Meetu Kumari | Jun 24, 2022 |
Nature of service should make no difference to the taxability of reimbursements: CESTAT
The appellant is engaged in providing Event Management Services which are undisputedly taxable under Section 65 (105) (zu) of the Finance Act, 1994, and the appellant is registered with the Department and has been paying service tax. Service tax is levied on taxable services rendered by the assessee. The valuation of taxable services is done as per Section 67 of the Finance Act, 1994.
The office of the Directorate General of Audit audited the records of the appellant and found that the appellant had short-paid the tax. Hence, show cause notices were issued to the appellant proposing to recover the short-paid service tax aggregating Rs. 1,19,21,936 and also proposing to impose penalties under Sections 76, 77(2), and 78 of the Finance Act, 1994. Aggrieved, the present appeal was filed.

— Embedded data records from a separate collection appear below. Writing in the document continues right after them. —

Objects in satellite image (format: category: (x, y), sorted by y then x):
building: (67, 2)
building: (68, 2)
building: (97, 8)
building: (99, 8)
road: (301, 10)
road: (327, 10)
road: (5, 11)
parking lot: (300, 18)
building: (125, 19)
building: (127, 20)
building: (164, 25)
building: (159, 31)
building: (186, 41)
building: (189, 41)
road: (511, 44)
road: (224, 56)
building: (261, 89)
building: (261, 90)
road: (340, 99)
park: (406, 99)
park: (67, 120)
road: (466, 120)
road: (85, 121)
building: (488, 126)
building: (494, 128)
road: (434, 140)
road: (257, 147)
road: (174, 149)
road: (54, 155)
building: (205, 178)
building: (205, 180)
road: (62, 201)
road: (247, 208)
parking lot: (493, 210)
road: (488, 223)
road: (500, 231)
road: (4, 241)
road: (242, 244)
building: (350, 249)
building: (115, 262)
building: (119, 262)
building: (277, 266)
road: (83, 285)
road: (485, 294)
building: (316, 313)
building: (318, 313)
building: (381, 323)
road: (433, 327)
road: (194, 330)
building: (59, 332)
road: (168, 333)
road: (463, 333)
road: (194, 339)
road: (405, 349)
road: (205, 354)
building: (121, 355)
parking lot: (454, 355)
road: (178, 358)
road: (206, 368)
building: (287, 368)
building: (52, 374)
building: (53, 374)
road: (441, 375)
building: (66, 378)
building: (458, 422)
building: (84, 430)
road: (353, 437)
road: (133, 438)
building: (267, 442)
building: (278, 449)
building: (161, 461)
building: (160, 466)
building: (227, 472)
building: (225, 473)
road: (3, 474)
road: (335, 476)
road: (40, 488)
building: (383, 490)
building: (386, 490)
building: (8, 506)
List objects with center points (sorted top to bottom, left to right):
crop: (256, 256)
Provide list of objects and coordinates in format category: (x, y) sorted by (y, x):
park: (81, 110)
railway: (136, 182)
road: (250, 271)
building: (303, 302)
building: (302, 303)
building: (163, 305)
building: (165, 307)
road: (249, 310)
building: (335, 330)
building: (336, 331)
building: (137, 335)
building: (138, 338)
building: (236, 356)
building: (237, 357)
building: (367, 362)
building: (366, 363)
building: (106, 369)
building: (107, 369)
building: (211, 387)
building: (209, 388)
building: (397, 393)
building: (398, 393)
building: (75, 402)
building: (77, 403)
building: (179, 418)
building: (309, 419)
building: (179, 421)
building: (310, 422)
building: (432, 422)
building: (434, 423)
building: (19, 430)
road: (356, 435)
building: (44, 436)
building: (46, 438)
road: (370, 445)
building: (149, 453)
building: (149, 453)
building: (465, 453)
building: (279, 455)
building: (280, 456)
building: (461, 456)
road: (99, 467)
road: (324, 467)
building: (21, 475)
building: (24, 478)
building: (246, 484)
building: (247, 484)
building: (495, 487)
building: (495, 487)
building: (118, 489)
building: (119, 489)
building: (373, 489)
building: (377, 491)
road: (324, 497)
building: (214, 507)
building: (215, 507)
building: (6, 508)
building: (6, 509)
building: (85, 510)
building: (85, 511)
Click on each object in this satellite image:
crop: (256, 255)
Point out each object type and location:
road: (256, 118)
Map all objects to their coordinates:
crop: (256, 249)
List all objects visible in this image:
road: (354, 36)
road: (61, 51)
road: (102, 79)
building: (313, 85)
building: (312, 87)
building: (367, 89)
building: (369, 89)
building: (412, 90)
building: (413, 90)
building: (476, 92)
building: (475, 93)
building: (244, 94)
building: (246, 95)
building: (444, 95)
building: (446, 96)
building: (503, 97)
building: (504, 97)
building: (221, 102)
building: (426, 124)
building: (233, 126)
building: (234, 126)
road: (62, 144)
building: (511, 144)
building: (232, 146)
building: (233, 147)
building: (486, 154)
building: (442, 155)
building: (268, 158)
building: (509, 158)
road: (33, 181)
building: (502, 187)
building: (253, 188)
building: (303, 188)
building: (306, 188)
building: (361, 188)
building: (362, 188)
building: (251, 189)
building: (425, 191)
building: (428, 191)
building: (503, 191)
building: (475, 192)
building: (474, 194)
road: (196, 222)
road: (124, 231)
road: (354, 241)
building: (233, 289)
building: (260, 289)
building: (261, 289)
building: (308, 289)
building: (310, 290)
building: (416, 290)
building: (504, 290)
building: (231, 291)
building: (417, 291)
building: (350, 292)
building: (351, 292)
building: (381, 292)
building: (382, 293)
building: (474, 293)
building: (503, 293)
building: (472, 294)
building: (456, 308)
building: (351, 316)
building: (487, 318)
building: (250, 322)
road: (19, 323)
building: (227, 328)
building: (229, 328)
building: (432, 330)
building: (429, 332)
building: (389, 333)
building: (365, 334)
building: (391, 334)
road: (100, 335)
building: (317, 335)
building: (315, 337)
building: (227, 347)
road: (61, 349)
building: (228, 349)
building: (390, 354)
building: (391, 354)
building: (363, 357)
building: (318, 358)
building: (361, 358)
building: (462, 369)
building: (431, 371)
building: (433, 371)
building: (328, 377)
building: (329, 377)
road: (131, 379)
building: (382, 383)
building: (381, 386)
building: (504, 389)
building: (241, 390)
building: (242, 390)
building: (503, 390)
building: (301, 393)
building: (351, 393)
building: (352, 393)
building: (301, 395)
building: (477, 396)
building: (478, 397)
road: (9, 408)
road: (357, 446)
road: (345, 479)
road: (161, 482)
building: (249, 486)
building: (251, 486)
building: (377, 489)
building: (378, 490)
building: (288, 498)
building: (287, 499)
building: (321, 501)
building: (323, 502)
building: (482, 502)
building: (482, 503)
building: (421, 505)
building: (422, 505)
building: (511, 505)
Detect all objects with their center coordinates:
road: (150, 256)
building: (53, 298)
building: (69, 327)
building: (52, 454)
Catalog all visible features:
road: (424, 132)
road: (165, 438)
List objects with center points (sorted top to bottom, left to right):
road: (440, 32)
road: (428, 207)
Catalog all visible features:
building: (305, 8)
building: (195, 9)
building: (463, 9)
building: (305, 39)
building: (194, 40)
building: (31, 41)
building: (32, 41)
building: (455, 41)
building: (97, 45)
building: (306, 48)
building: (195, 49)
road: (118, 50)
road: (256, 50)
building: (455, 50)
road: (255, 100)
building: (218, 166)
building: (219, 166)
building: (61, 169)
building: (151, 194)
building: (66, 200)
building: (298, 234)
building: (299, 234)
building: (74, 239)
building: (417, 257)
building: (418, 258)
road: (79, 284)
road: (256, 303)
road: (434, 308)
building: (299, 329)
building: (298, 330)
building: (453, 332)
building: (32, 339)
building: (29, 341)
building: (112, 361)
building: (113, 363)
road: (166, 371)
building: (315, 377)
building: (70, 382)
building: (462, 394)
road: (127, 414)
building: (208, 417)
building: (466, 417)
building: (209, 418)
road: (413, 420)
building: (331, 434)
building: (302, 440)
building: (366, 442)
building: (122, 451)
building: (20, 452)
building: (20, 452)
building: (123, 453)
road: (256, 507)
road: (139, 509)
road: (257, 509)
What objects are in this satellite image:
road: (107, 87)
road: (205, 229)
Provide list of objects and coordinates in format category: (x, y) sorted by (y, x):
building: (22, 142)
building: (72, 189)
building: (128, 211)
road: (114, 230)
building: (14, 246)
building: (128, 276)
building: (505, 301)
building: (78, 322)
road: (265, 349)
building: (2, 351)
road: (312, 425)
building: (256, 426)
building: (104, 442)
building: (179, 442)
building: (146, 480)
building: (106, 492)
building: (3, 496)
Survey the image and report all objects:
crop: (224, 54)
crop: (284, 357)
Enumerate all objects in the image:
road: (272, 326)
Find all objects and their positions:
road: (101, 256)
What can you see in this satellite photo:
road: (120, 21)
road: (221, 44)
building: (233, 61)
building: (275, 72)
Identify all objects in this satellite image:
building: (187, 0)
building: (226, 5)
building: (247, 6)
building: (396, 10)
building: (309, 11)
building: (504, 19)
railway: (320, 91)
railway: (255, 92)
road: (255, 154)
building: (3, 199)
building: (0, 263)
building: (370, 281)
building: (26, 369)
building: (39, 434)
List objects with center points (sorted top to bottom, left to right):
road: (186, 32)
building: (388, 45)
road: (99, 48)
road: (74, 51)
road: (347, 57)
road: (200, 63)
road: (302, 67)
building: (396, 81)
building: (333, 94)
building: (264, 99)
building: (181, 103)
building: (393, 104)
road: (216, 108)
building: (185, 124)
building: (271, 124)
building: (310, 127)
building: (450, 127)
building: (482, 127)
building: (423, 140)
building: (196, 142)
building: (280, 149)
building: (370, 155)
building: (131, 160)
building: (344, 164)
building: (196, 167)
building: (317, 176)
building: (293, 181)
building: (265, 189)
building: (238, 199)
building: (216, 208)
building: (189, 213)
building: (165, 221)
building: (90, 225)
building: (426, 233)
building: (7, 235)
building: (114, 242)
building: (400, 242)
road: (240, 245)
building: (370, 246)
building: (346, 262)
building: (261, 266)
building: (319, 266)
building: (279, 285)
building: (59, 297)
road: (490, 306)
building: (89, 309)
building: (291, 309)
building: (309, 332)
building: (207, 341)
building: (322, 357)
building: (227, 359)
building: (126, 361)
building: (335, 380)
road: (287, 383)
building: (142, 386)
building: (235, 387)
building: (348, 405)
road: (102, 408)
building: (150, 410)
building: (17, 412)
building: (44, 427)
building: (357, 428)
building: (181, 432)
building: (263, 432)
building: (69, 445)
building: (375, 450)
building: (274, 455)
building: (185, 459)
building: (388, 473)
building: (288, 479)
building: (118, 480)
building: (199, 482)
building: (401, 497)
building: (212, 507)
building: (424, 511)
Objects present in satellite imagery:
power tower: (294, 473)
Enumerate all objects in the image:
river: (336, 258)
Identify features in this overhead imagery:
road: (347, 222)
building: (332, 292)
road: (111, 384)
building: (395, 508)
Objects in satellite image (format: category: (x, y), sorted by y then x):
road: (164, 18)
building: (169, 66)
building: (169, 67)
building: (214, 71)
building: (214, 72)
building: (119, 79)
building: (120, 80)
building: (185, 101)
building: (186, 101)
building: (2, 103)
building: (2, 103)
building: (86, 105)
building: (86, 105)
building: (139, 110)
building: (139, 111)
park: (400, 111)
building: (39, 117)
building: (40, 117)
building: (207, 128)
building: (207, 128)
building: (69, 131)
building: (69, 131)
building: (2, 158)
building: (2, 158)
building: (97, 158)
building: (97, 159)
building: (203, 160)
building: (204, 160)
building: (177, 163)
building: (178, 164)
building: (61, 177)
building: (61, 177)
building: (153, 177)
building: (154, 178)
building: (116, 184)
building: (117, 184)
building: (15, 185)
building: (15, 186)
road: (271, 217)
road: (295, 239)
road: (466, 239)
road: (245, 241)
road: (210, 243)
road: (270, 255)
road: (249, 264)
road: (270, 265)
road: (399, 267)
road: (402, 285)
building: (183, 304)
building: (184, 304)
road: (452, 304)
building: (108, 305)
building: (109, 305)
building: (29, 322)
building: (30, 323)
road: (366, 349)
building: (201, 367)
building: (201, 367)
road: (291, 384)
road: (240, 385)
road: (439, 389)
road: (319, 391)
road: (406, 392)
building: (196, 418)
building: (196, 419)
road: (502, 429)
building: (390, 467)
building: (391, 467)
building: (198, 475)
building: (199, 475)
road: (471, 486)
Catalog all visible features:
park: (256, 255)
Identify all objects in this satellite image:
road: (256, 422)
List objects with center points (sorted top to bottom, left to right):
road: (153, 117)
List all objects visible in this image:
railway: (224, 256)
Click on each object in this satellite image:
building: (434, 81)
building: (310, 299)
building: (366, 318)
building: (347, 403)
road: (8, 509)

The Commissioner confirmed the service tax and imposed the penalty. Aggrieved the assessee filed this appeal. The tribunal observed that Service Tax Rules, 2006 amended Section 67. Rule 5 of these Rules stipulated inclusion in or exclusion of the value of certain expenditures and costs sub-rule (2) of Rule 5 specifically provided that expenditure of cost incurred by the service provider as a pure agent of the recipient service shall be excluded from the value of taxable service if certain conditions are met. This rule 5 was held to be ultra vires of Section 67. The tribunal thus held that the nature of service should make no difference to the taxability of reimbursements when Rule 5 under which the tax was demanded itself has been ultra vires by Supreme Court in the case of Intercontinental Consultants and Technocrats Pvt. Ltd.
Therefore, the demands confirmed against the appellant did not survive. The penalty imposed upon the appellant was set aside by the Tribunal. The appeal was allowed and the impugned order was set aside with consequential relief to the appellant.